* _DESCRIPTION OF THE TASK_
Reproduce every line of the records below, character for character, with no changes.

☆ ☆ ☆ ☆ ☆ ☆ ☆

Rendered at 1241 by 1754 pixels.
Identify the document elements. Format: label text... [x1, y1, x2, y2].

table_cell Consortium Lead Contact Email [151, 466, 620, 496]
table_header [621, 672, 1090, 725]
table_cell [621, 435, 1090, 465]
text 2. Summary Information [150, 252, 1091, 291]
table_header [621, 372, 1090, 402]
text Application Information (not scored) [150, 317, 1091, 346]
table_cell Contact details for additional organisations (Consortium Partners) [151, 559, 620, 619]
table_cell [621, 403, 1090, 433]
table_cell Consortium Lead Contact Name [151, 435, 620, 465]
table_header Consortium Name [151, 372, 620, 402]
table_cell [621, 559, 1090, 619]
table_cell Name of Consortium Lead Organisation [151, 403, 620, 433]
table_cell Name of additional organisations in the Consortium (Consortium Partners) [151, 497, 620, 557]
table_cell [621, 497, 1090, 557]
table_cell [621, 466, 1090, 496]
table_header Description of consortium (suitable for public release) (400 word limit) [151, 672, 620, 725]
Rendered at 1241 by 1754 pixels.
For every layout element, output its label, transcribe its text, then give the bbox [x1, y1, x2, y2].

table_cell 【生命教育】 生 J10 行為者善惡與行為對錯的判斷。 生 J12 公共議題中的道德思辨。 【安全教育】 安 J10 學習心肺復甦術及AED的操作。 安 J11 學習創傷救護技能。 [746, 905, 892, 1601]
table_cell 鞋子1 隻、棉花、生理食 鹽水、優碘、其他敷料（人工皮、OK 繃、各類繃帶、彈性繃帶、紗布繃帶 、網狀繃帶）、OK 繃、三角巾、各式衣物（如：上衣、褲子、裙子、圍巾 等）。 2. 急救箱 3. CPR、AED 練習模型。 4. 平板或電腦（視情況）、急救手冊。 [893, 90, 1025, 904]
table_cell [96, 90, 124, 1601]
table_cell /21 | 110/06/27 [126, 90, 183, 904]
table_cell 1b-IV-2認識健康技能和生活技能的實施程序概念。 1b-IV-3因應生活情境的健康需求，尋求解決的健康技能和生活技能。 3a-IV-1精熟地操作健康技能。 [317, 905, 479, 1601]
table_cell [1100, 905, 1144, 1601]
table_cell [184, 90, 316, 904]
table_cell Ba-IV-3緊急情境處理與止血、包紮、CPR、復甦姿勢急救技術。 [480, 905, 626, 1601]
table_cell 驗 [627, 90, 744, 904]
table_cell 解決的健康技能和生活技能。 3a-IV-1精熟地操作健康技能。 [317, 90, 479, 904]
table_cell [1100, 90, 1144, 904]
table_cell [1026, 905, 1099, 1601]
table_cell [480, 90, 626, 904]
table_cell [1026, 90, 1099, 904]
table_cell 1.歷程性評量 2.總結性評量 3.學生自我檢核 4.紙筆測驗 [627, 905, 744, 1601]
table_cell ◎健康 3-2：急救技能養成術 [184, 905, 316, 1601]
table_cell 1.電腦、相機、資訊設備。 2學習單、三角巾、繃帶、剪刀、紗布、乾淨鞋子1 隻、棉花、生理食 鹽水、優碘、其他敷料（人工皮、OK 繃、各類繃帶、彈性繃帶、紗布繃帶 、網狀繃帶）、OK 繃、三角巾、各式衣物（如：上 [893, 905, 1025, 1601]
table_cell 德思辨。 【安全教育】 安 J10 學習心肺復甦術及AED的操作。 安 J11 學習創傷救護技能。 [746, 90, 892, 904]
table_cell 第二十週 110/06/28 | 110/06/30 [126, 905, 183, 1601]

☆ ☆ ☆ ☆ ☆ ☆ ☆

* _EXERCISE OUTPUT_
Rendered at 1241 by 1754 pixels.
Identify the document elements. Format: label text... [x1, y1, x2, y2].

table_cell Consortium Lead Contact Email [151, 466, 620, 496]
table_header [621, 672, 1090, 725]
table_cell [621, 435, 1090, 465]
text 2. Summary Information [150, 252, 1091, 291]
table_header [621, 372, 1090, 402]
text Application Information (not scored) [150, 317, 1091, 346]
table_cell Contact details for additional organisations (Consortium Partners) [151, 559, 620, 619]
table_cell [621, 403, 1090, 433]
table_cell Consortium Lead Contact Name [151, 435, 620, 465]
table_header Consortium Name [151, 372, 620, 402]
table_cell [621, 559, 1090, 619]
table_cell Name of Consortium Lead Organisation [151, 403, 620, 433]
table_cell Name of additional organisations in the Consortium (Consortium Partners) [151, 497, 620, 557]
table_cell [621, 497, 1090, 557]
table_cell [621, 466, 1090, 496]
table_header Description of consortium (suitable for public release) (400 word limit) [151, 672, 620, 725]
Rendered at 1241 by 1754 pixels.
For every layout element, output its label, transcribe its text, then give the bbox [x1, y1, x2, y2].

table_cell 【生命教育】 生 J10 行為者善惡與行為對錯的判斷。 生 J12 公共議題中的道德思辨。 【安全教育】 安 J10 學習心肺復甦術及AED的操作。 安 J11 學習創傷救護技能。 [746, 905, 892, 1601]
table_cell 鞋子1 隻、棉花、生理食 鹽水、優碘、其他敷料（人工皮、OK 繃、各類繃帶、彈性繃帶、紗布繃帶 、網狀繃帶）、OK 繃、三角巾、各式衣物（如：上衣、褲子、裙子、圍巾 等）。 2. 急救箱 3. CPR、AED 練習模型。 4. 平板或電腦（視情況）、急救手冊。 [893, 90, 1025, 904]
table_cell [96, 90, 124, 1601]
table_cell /21 | 110/06/27 [126, 90, 183, 904]
table_cell 1b-IV-2認識健康技能和生活技能的實施程序概念。 1b-IV-3因應生活情境的健康需求，尋求解決的健康技能和生活技能。 3a-IV-1精熟地操作健康技能。 [317, 905, 479, 1601]
table_cell [1100, 905, 1144, 1601]
table_cell [184, 90, 316, 904]
table_cell Ba-IV-3緊急情境處理與止血、包紮、CPR、復甦姿勢急救技術。 [480, 905, 626, 1601]
table_cell 驗 [627, 90, 744, 904]
table_cell 解決的健康技能和生活技能。 3a-IV-1精熟地操作健康技能。 [317, 90, 479, 904]
table_cell [1100, 90, 1144, 904]
table_cell [1026, 905, 1099, 1601]
table_cell [480, 90, 626, 904]
table_cell [1026, 90, 1099, 904]
table_cell 1.歷程性評量 2.總結性評量 3.學生自我檢核 4.紙筆測驗 [627, 905, 744, 1601]
table_cell ◎健康 3-2：急救技能養成術 [184, 905, 316, 1601]
table_cell 1.電腦、相機、資訊設備。 2學習單、三角巾、繃帶、剪刀、紗布、乾淨鞋子1 隻、棉花、生理食 鹽水、優碘、其他敷料（人工皮、OK 繃、各類繃帶、彈性繃帶、紗布繃帶 、網狀繃帶）、OK 繃、三角巾、各式衣物（如：上 [893, 905, 1025, 1601]
table_cell 德思辨。 【安全教育】 安 J10 學習心肺復甦術及AED的操作。 安 J11 學習創傷救護技能。 [746, 90, 892, 904]
table_cell 第二十週 110/06/28 | 110/06/30 [126, 905, 183, 1601]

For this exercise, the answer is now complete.